Our study is cross-sectional in nature and could only estimate features such as anthropometry, lifestyle factors, mechanical load, and PA associated with LBP, rather than risk factors (or markers) associated with its development, which needs more clinical-based studies. In addition, in this study, it is not yet available to estimate whether LBP and vitamin D deficiency are actually directly related. The presence of vitamin D deficiency in association with LBP may be related to consequences of sedentary lifestyle, mechanical factors, and less sun exposure. Hence, the mechanistic roles of vitamin D, Ca, CK, and LDH to predispose LBP in children and adolescents will be investigated in the next phase of our longitudinal population study.

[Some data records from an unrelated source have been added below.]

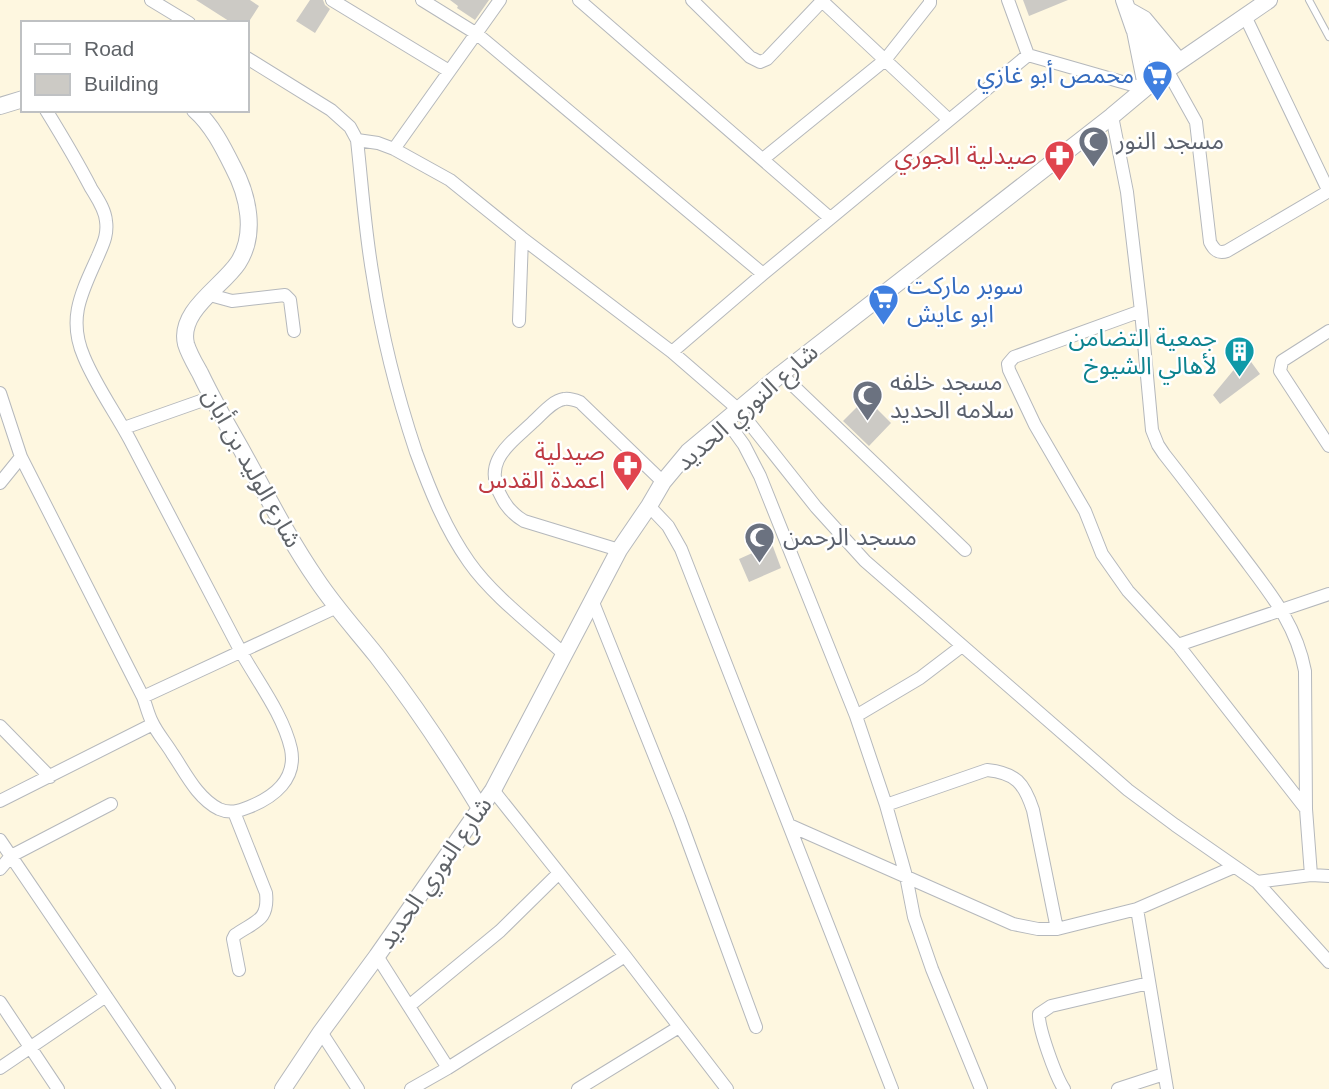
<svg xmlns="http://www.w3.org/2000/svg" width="1329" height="1089" viewBox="0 0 1329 1089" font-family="Arial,'Noto Sans Arabic',sans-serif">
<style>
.commercial{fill:#fef7e0;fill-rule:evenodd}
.building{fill:#cccac5}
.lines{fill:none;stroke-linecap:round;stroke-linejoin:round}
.service-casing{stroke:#b5b8bc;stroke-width:8}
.minor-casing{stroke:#b5b8bc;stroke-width:14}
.tertiary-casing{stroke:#b5b8bc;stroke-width:18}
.service{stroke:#fff;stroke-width:6}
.minor{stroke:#fff;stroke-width:12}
.tertiary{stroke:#fff;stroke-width:16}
.labels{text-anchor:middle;stroke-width:5;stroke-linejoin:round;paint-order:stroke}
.shop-label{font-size:24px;fill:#366cbe;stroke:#fff;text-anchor:end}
.worship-label{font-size:24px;fill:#5b616d;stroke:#fff;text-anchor:start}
.health-label{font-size:24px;fill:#be3a42;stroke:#fff;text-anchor:end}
.culture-label{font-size:24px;fill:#0d838f;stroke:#fff;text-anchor:end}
.street-label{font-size:24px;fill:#5f6368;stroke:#fff}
</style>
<rect width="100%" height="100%" fill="#f1efe8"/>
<path class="commercial" d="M0,0H1329V1089H0ZM23,23H247V110H23Z"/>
<path class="building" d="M196,0H250L259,6L248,23H232Z
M310,0H323L325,5L330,9L315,33L296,21Z
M450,0H489L475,20L457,8L458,6Z
M1023,0H1068L1029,16Z
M1246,355L1260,374L1220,404L1213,395Z
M866,398L891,423L869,446L843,421Z
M772,544L781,568L749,582L739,559Z"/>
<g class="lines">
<defs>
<path id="service" d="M1309,0L1329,37"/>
<path id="minor" d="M151,0L189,23
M332,0L449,71
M422,0L477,34L763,274
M579,0L830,218
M692,0L750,57L760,62L767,59L822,1
M821,0L948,119
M1008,0L1028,55
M1245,16L1329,192
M247,58L331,110L350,127L357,140C362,185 365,232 373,277C382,336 397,395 416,452C430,490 445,528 469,562C492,595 533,626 564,654
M1167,70L1196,122L1210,242C1214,250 1218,254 1227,251L1329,191
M1112,116L1127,192L1141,311L1152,430L1158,445L1164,454C1190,487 1215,520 1240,553C1269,592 1296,623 1305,671L1306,809L1311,875
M357,140L378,143L394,149L450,180L522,238L672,352L739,410L816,507L865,561L1128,790L1175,825L1257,882L1329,962
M394,149L500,0
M763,159L885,60L930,3V0
M210,295L232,301L285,295L290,300L294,331
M1141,311L1014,357L1008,364L1009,370L1035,425L1085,511L1102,554L1128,591L1178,645L1306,809
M519,321L522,238
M1329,331L1282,361L1280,371L1329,446
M672,352L763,274L1028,55L1143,88
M781,374L965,550
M0,393L21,457L143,697C146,705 148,714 152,722C157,733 166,743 172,753C185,772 197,798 219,809C230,814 239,811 249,807C274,797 297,779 291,749C283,714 257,681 240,650C203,580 167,510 130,440C115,412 96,386 84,357C67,318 82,292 98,256C103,244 108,235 106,221C105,209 97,198 91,188C77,161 62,136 46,110
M726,420L744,445L760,476L856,716L886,805L906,876L914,917L932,969L981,1089
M124,428L212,397
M0,483L21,457
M649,506L668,526L681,549L892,1089
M619,550L524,521C514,515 507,508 502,498C481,462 509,445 533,422C542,414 552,401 564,399C569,398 575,400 580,402L663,482
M592,600L679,817L756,1027
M1178,645L1329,594
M143,697L337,607
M856,716L920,678L962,646
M0,726L50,777
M493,790L625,956L727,1089
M0,801L153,724
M886,805L987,770C1016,773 1024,783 1033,810L1057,929
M234,812L266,893C269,921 255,921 235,935L233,939L239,970
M789,825L1013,924L1038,929H1057L1137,909L1234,867
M0,840L169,1089
M0,869L11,856L111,804
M1257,882L1311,875L1329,876
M1137,909L1167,1089
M377,956L448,1068
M0,1002L58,1089
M409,1006L500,931L559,873
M321,1032L358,1089
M0,1068L106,996
M411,1089L448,1068L625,956
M578,1089L679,1027
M1064,1089C1056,1077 1038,1028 1039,1014L1051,1006L1149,983
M1118,1089L1164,1074"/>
<path id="tertiary" d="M1124,0L1134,29L1167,70
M1128,10L1144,19L1179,61
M1135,31L1146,86
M0,106L23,99
M195,110C212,125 223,147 233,167C248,195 257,234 238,263C222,287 178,311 186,344C189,354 195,364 200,373C212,398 226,423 240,447C265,492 288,538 317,580C335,607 356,630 376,655C414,704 448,755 480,808
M283,1089L321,1032L377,956L493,790L619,550L649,506L663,482L688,452L781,374L1112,116L1167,70L1269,0"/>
</defs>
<use href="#service" class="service-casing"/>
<use href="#minor" class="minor-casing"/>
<use href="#tertiary" class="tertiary-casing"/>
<use href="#service" class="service"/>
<use href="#minor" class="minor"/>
<use href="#tertiary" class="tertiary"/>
</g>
<defs>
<symbol id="supermarket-pin" viewBox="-11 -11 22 30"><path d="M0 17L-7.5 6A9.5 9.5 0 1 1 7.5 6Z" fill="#3f7fe0" stroke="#fff"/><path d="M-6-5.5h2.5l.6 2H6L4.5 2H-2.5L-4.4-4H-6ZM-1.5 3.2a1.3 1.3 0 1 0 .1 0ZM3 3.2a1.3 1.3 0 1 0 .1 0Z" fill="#fff"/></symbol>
<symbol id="mosque-pin" viewBox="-11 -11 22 30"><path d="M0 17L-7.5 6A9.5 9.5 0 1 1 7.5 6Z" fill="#6b7280" stroke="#fff"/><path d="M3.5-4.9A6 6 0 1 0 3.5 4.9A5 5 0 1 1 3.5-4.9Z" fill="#fff"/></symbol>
<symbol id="pharmacy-pin" viewBox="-11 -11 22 30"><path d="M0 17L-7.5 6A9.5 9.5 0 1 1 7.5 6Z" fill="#e0444e" stroke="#fff"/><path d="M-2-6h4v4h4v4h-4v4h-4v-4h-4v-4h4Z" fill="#fff"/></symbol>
<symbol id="building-pin" viewBox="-11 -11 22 30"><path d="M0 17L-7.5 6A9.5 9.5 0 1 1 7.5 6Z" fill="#0f9aa8" stroke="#fff"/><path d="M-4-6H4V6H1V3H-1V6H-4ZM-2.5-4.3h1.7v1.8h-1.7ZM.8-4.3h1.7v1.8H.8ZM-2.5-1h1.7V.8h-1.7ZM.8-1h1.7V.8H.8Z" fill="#fff"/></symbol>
</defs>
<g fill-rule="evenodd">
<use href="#supermarket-pin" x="1140" y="58" width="35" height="47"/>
<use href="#mosque-pin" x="1076" y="124" width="35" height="47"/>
<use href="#pharmacy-pin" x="1042" y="138" width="35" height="47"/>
<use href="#supermarket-pin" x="866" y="282" width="35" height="47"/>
<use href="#building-pin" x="1222" y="334" width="35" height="47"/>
<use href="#mosque-pin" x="850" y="378" width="35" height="47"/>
<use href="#pharmacy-pin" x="610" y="448" width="35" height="47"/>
<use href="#mosque-pin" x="742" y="520" width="35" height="47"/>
</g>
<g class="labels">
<g class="shop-label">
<text x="1134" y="83">محمص أبو غازي</text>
<text x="907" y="294" text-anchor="start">سوبر ماركت<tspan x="907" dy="28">ابو عايش</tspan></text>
</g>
<g class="worship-label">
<text x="1116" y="149">مسجد النور</text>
<text x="890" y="390">مسجد خلفه<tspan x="890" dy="28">سلامه الحديد</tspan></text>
<text x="783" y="545">مسجد الرحمن</text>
</g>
<g class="health-label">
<text x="1037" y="164">صيدلية الجوري</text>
<text x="605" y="460">صيدلية<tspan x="605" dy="28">اعمدة القدس</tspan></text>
</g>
<g class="culture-label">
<text x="1217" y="346">جمعية التضامن<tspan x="1217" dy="28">لأهالي الشيوخ</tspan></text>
</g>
<g class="street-label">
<text transform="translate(747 407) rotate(-41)" y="8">شارع النوري الحديد</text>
<text transform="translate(252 468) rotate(61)" y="8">شارع الوليد بن أبان</text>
<text transform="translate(435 873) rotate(-55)" y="8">شارع النوري الحديد</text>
</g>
</g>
<rect x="21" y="21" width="228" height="91" fill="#ffffff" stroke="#bfc1c3" stroke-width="2"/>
<rect x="35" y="44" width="35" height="10" fill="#ffffff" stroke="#bfc1c3" stroke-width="2"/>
<text x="84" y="56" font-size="21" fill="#5f6368">Road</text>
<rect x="35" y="74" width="35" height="21" fill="#cccac5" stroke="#bfc1c3" stroke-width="2"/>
<text x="84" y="91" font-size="21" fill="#5f6368">Building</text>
</svg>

The data obtained concluded that vitamin 25(OH)D deficiencies were significantly associated with the occurrence of LBP among children and adolescents aged 12–16 years, which may have contributed to the significant change in the levels of Ca, CK, and LDH; limited sun exposure; inadequate vitamin D diets; adiposity; lower PA; and sedentary lifestyles. However, it is not available to estimate whether LBP and vitamin D deficiency are actually directly related. In addition, the data concluded that adequate healthy diets, longer sun exposure, and good PA could be used as good preventive strategies against the occurrence of LBP among schoolchildren.
The authors are grateful to the Deanship of Scientific Research, King Saud University, for funding through Vice Deanship of Scientific Research Chairs.
The authors report no conflicts of interest in this work.